PROJECT SUMMARY/ABSTRACT The Inflammatory bowel diseases (IBD), Crohn’s disease (CD) and ulcerative colitis (UC), are chronic inflammatory diseases of the gastrointestinal tract with no cure. Genome-wide association studies (GWAS) have found >250 genomic loci associated with IBD, but variant contributions to mechanisms driving IBD pathogenesis and disease prognosis remain unclear. Each locus typically contains tens to hundreds of variants, the vast majority of which are in non-coding regions suggesting a role in gene regulation. For most loci, the causal variant, the affected regulatory element, and the target gene being regulated are unknown. We hypothesize that regulatory variants contribute to IBD phenotypes by altering gene transcriptional programs driving phenotypic heterogeneity. We propose to identify putative casual regulatory variants using two, orthogonal, high-throughput analyses. Aim 1: Regulatory quantitative trait loci (QTL) for chromatin accessibility (caQTL) and transcription factor binding (tfQTL) associate genetic variation with alterations in regulatory activity. For variants in GWAS loci, these analyses will identify regulatory variants with potential contributions to regulation in disease-relevant cell types and tissues. Aim 2: Alternatively, massively parallel reporter assays (MPRA) systematically interrogate allelic effects on transcriptional regulation of thousands of genetic variants. MPRA using vectors of human DNA regulatory elements containing IBD associated variants of interest can be performed in mouse cells or organs due to the well-established conservation of transcription factor motifs between human and mouse. We will use MPRA to determine variants that alter regulatory activity in colon, ileum, and mesenteric lymph nodes under both normal and LPS-stimulated inflammatory states. Aim 3: Integrating results from QTL and MPRA assays, we will select high confidence putative IBD regulatory variants for intestinal epithelial cell focused functional validation in patient derived 2D intestinal monolayer systems. The long-term goals of this project are: 1) To fill the gap between our ability to detect genetic, gene regulatory, and gene expression variation linked to IBD and our ability to explain how that variation ultimately contributes to IBD; and 2) To provide a unique data resource for IBD investigators to access for their own studies.

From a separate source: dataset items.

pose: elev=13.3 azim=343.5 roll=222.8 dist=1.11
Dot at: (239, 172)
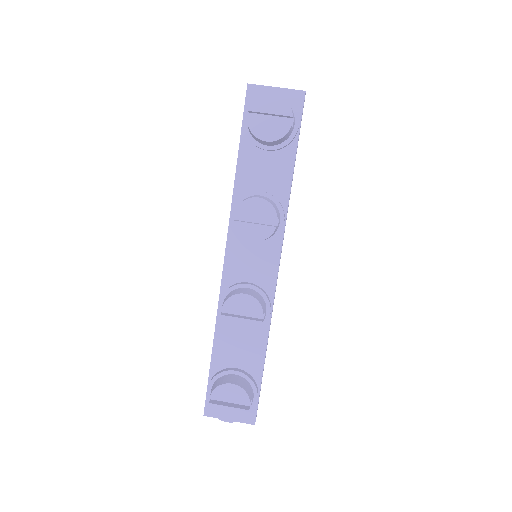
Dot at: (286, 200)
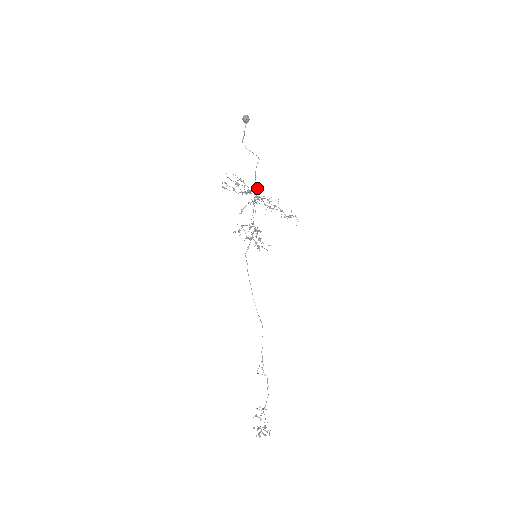
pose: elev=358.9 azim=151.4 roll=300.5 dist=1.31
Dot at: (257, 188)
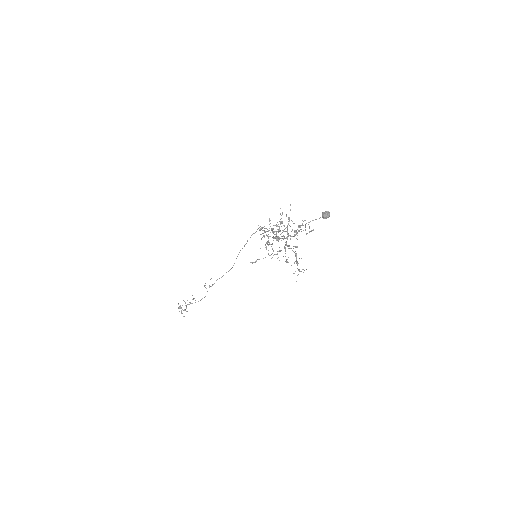
Dot at: (296, 234)
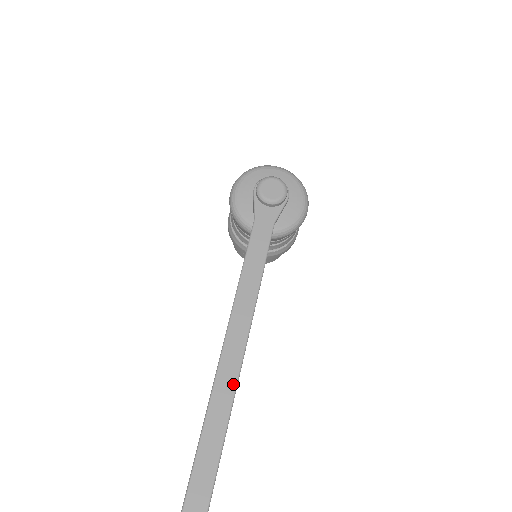
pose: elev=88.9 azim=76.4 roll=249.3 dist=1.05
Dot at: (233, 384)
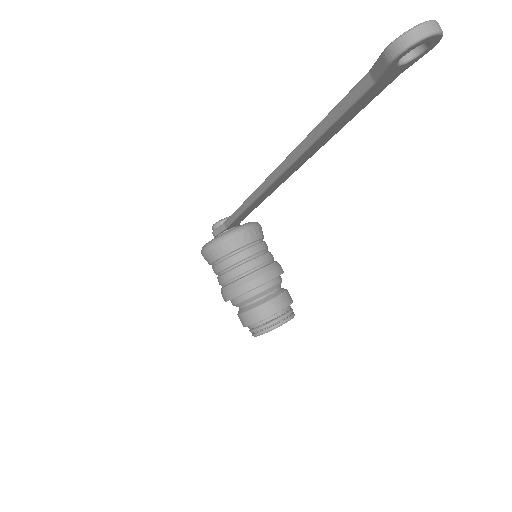
Dot at: occluded
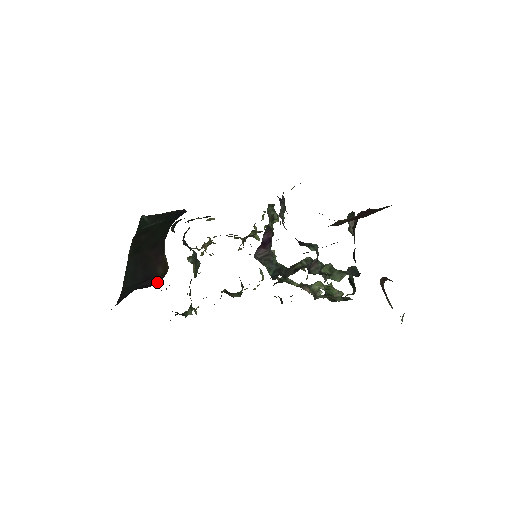
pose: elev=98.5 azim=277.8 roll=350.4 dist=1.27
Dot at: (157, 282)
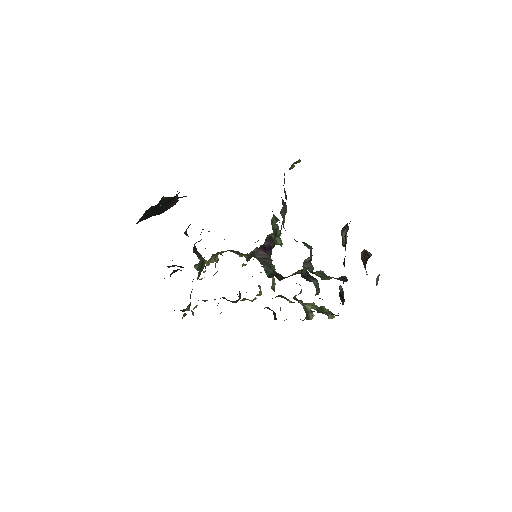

项目概要/摘要 炎症性肠病 (IBD)、克罗恩病 (CD) 和溃疡性结肠炎 (UC) 是慢性疾病 全基因组关联研究（GWAS）发现无法治愈的胃肠道炎症性疾病。 发现超过 250 个与 IBD 相关的基因组位点，但对 IBD 发病机制的驱动机制有不同贡献 每个位点通常包含数十到数百个变异，数量巨大。 其中大部分区域是非编码区域，表明对于大多数基因座（因果变异）而言，具有一定的作用。 受影响的调控元件和被调控的靶基因尚不清楚。 调控变异通过改变驱动表型的基因转录程序来促进IBD表型 我们建议使用两个正交的高通量来识别假定的随意调节变异。 目标 1：染色质可及性 (caQTL) 和转录的调节数量性状位点 (QTL)。 因子结合 (tfQTL) 将遗传变异与调控活性的改变联系起来。 位点，这些分析将识别对疾病相关调控具有潜在贡献的调控变异 目标 2：或者，大规模平行报告分析 (MPRA) 有意询问。 使用人类 DNA 载体对数千种遗传变异的转录调控进行等位基因效应。 含有感兴趣的 IBD 相关变体的调控元件可以在小鼠细胞或器官中进行 由于人类和小鼠之间转录因子基序的保守性，我们将使用。 MPRA 确定改变结肠、回肠和肠系膜淋巴结调节活性的变异 目标 3：整合 QTL 和 MPRA 测定的结果。 选择高置信度的假定 IBD 调节变异体进行以肠上皮细胞为中心的功能验证 该项目的长期目标是：1）填补空白。 我们检测与 IBD 相关的遗传、基因调控和基因表达变异的能力与我们的能力之间的关系 解释这种变异最终如何导致 IBD；以及 2) 为 IBD 提供独特的数据资源 研究人员可以访问以进行自己的研究。